[Saved data entries]
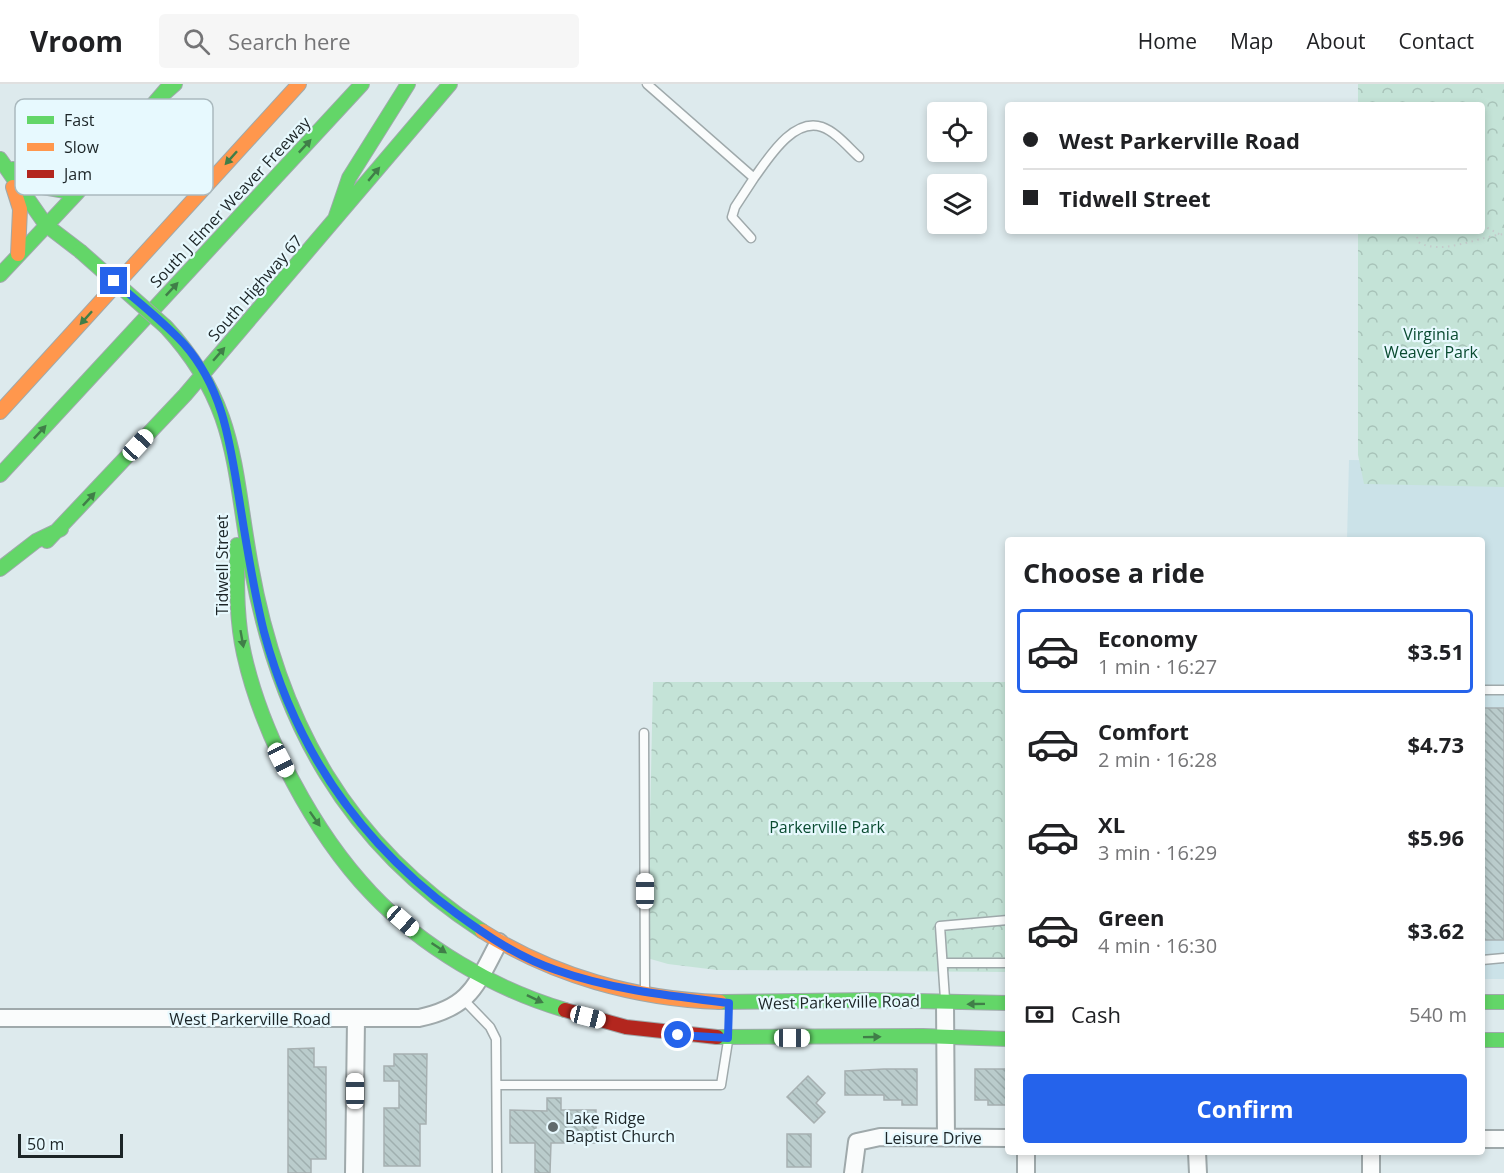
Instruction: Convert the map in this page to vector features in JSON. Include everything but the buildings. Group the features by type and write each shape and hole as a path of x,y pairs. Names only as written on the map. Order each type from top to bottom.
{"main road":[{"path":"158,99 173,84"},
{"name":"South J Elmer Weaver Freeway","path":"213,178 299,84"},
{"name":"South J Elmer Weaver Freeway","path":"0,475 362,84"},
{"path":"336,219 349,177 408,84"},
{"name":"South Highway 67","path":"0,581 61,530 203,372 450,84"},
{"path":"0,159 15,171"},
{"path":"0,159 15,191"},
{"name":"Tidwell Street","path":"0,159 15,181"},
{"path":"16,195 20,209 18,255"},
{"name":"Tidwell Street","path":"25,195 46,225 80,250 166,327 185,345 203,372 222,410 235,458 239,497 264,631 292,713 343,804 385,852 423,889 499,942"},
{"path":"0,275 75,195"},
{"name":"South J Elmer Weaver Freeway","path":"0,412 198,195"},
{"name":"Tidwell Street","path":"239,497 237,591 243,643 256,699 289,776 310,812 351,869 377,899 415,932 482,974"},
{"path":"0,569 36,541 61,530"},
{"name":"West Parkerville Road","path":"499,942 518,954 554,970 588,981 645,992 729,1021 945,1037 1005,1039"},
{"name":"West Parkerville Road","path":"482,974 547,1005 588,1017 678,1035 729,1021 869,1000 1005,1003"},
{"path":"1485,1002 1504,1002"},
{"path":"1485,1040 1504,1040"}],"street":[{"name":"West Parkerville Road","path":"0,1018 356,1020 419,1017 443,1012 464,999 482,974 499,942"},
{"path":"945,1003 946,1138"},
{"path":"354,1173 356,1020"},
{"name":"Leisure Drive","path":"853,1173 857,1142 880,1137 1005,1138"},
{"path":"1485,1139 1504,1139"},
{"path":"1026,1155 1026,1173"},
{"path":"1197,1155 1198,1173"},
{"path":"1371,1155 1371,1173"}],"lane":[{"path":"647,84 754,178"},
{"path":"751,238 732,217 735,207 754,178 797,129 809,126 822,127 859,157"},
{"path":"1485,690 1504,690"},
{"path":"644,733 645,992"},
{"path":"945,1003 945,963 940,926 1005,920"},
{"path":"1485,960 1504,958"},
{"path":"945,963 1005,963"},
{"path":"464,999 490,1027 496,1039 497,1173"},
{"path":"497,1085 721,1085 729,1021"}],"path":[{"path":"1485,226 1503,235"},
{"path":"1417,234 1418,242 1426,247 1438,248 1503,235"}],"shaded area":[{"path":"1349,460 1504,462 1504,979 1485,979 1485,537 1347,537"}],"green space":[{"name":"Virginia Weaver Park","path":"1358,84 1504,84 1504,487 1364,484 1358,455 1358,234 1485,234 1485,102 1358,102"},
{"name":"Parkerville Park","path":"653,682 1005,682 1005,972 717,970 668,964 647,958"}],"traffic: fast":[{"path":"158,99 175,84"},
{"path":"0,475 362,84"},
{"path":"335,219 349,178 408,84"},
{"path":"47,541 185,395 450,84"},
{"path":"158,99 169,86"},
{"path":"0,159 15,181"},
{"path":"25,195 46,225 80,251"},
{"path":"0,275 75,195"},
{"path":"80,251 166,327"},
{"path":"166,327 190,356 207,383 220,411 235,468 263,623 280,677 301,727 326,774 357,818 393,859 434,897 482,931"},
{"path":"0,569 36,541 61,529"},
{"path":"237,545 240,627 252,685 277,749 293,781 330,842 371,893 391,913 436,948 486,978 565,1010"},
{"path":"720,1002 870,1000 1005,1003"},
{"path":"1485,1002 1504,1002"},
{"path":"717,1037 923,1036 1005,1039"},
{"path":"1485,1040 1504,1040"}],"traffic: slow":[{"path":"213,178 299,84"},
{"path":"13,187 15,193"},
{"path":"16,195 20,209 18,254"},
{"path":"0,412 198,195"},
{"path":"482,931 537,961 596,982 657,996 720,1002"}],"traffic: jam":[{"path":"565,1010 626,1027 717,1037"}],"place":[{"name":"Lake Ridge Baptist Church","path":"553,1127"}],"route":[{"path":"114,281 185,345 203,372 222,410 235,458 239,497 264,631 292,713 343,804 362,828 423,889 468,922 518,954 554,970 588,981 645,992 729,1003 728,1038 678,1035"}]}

• [Exercise details]:
Each record should be written out again exactly, though without its pictures.

• [Answer]:
Instruction: Convert the map in this page to vector features in JSON. Include everything but the buildings. Group the features by type and write each shape and hole as a path of x,y pairs. Names only as written on the map. Order each type from top to bottom.
{"main road":[{"path":"158,99 173,84"},
{"name":"South J Elmer Weaver Freeway","path":"213,178 299,84"},
{"name":"South J Elmer Weaver Freeway","path":"0,475 362,84"},
{"path":"336,219 349,177 408,84"},
{"name":"South Highway 67","path":"0,581 61,530 203,372 450,84"},
{"path":"0,159 15,171"},
{"path":"0,159 15,191"},
{"name":"Tidwell Street","path":"0,159 15,181"},
{"path":"16,195 20,209 18,255"},
{"name":"Tidwell Street","path":"25,195 46,225 80,250 166,327 185,345 203,372 222,410 235,458 239,497 264,631 292,713 343,804 385,852 423,889 499,942"},
{"path":"0,275 75,195"},
{"name":"South J Elmer Weaver Freeway","path":"0,412 198,195"},
{"name":"Tidwell Street","path":"239,497 237,591 243,643 256,699 289,776 310,812 351,869 377,899 415,932 482,974"},
{"path":"0,569 36,541 61,530"},
{"name":"West Parkerville Road","path":"499,942 518,954 554,970 588,981 645,992 729,1021 945,1037 1005,1039"},
{"name":"West Parkerville Road","path":"482,974 547,1005 588,1017 678,1035 729,1021 869,1000 1005,1003"},
{"path":"1485,1002 1504,1002"},
{"path":"1485,1040 1504,1040"}],"street":[{"name":"West Parkerville Road","path":"0,1018 356,1020 419,1017 443,1012 464,999 482,974 499,942"},
{"path":"945,1003 946,1138"},
{"path":"354,1173 356,1020"},
{"name":"Leisure Drive","path":"853,1173 857,1142 880,1137 1005,1138"},
{"path":"1485,1139 1504,1139"},
{"path":"1026,1155 1026,1173"},
{"path":"1197,1155 1198,1173"},
{"path":"1371,1155 1371,1173"}],"lane":[{"path":"647,84 754,178"},
{"path":"751,238 732,217 735,207 754,178 797,129 809,126 822,127 859,157"},
{"path":"1485,690 1504,690"},
{"path":"644,733 645,992"},
{"path":"945,1003 945,963 940,926 1005,920"},
{"path":"1485,960 1504,958"},
{"path":"945,963 1005,963"},
{"path":"464,999 490,1027 496,1039 497,1173"},
{"path":"497,1085 721,1085 729,1021"}],"path":[{"path":"1485,226 1503,235"},
{"path":"1417,234 1418,242 1426,247 1438,248 1503,235"}],"shaded area":[{"path":"1349,460 1504,462 1504,979 1485,979 1485,537 1347,537"}],"green space":[{"name":"Virginia Weaver Park","path":"1358,84 1504,84 1504,487 1364,484 1358,455 1358,234 1485,234 1485,102 1358,102"},
{"name":"Parkerville Park","path":"653,682 1005,682 1005,972 717,970 668,964 647,958"}],"traffic: fast":[{"path":"158,99 175,84"},
{"path":"0,475 362,84"},
{"path":"335,219 349,178 408,84"},
{"path":"47,541 185,395 450,84"},
{"path":"158,99 169,86"},
{"path":"0,159 15,181"},
{"path":"25,195 46,225 80,251"},
{"path":"0,275 75,195"},
{"path":"80,251 166,327"},
{"path":"166,327 190,356 207,383 220,411 235,468 263,623 280,677 301,727 326,774 357,818 393,859 434,897 482,931"},
{"path":"0,569 36,541 61,529"},
{"path":"237,545 240,627 252,685 277,749 293,781 330,842 371,893 391,913 436,948 486,978 565,1010"},
{"path":"720,1002 870,1000 1005,1003"},
{"path":"1485,1002 1504,1002"},
{"path":"717,1037 923,1036 1005,1039"},
{"path":"1485,1040 1504,1040"}],"traffic: slow":[{"path":"213,178 299,84"},
{"path":"13,187 15,193"},
{"path":"16,195 20,209 18,254"},
{"path":"0,412 198,195"},
{"path":"482,931 537,961 596,982 657,996 720,1002"}],"traffic: jam":[{"path":"565,1010 626,1027 717,1037"}],"place":[{"name":"Lake Ridge Baptist Church","path":"553,1127"}],"route":[{"path":"114,281 185,345 203,372 222,410 235,458 239,497 264,631 292,713 343,804 362,828 423,889 468,922 518,954 554,970 588,981 645,992 729,1003 728,1038 678,1035"}]}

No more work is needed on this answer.